In this single-arm phase II trial, 45 mCRC patients with a positive tumoral MSI-like gene expression signature (GES) progressing to at least one chemotherapy regimen were recruited from seven European sites within the MoTriColor framework. Of these, 24 and 21 were MSI and MSS, respectively, by standard assays. Patients received intravenous atezolizumab (1200 mg) plus bevacizumab (7.5 mg/kg) infusions in 21-day cycles until progression, unacceptable toxicity, or consent withdrawal. The main outcome measure was the objective response rate (ORR, RECIST 1.1).
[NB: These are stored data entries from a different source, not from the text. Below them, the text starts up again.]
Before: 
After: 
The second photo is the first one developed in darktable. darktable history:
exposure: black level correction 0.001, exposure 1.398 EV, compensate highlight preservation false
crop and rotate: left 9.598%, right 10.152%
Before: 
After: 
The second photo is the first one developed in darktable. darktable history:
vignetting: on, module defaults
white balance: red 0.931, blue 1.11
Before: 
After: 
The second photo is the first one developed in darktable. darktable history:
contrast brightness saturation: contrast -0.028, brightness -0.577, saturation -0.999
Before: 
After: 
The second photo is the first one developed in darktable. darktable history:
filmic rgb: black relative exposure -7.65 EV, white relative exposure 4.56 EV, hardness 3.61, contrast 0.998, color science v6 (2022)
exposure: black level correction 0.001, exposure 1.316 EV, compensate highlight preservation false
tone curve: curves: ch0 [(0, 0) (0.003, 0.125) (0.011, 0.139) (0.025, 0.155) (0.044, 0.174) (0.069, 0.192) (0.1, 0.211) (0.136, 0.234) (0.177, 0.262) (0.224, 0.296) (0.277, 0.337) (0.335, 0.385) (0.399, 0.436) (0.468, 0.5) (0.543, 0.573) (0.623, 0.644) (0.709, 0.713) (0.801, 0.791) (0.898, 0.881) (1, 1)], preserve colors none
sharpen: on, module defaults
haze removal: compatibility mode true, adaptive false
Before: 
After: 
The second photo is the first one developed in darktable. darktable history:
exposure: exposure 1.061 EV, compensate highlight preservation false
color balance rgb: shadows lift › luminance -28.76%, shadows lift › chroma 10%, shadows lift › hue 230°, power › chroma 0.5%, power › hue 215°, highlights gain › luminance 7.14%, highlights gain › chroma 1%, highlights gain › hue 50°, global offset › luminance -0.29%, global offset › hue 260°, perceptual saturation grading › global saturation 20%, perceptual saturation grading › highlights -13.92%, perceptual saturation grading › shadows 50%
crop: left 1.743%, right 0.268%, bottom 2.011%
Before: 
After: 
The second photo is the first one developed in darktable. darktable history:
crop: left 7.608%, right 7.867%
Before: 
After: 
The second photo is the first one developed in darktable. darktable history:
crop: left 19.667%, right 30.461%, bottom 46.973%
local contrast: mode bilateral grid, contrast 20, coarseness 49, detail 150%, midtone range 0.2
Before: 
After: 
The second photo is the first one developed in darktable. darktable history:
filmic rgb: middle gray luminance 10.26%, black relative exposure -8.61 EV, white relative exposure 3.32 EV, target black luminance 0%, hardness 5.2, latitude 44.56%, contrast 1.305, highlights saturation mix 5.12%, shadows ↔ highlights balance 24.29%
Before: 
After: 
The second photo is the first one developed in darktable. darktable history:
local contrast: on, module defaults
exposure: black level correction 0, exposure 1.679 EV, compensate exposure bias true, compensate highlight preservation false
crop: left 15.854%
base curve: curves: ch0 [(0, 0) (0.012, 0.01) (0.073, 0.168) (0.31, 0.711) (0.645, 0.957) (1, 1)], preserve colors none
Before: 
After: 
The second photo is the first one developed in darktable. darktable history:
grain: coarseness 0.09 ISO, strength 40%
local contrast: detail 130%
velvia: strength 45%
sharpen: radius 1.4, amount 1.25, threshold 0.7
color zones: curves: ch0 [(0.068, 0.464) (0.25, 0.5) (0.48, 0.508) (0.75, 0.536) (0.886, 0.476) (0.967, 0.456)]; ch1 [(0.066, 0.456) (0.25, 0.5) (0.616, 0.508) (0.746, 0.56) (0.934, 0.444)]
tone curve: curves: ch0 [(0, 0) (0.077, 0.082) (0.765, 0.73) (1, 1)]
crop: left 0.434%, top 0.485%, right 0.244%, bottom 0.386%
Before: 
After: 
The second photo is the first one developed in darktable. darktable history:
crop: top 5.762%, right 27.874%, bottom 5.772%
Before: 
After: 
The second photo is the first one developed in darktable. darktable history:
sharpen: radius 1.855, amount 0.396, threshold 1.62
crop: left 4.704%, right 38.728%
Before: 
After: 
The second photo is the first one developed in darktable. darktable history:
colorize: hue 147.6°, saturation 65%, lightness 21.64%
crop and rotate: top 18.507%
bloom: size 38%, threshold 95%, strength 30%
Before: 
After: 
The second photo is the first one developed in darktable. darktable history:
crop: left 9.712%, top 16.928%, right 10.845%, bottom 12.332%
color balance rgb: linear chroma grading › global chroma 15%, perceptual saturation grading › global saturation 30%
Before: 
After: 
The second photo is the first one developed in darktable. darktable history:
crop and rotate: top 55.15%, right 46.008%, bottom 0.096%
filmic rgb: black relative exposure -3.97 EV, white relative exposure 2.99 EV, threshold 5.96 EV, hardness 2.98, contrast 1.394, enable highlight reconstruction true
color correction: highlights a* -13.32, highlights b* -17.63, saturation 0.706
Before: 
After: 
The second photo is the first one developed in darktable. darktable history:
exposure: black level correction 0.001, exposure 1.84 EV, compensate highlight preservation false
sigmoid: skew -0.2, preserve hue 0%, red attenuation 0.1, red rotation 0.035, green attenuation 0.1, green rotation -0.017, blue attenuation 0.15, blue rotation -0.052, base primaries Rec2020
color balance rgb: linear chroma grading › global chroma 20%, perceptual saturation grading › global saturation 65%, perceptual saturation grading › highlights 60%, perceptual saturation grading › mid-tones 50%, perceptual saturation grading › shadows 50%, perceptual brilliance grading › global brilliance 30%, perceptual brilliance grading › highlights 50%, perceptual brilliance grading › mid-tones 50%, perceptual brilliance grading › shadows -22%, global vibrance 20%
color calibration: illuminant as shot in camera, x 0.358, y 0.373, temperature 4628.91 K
The median (interquartile range) age of participants was 63 (58-73) years, 51.1% were male, 60.0% had right-sided tumors, and 31.1% had liver metastases. The ORR in the whole (MSI-like) sample was 38.6% [95% confidence interval (CI) 24.4% to 54.5%]. Among patients with MSI and MSS tumors, the ORR was 65.2% (95% CI 42.7% to 83.6%) and 9.5% (95% CI 1.2% to 30.4%), respectively. In the MSS subgroup without liver metastasis, the ORR was 15.4% (95% CI 1.9% to 45.4%). Overall median progression-free survival was 6.4 (95% CI 4.1-21.2) months (23.2 and 4.0 months in patients with MSI and MSS tumors, respectively). Grade ≥3 adverse events related to atezolizumab and bevacizumab occurred in 5 (11.1%) and 10 patients (22.2%), respectively. There were two grade 5 adverse events, of which one (colonic hemorrhage) was related to bevacizumab.

MSI-like GES does not identify a population with higher sensitivity to immune checkpoint plus angiogenesis inhibition. However, responses are promising in patients with MSI tumors and, to a lesser extent, in patients without liver metastasis regardless of MSI status.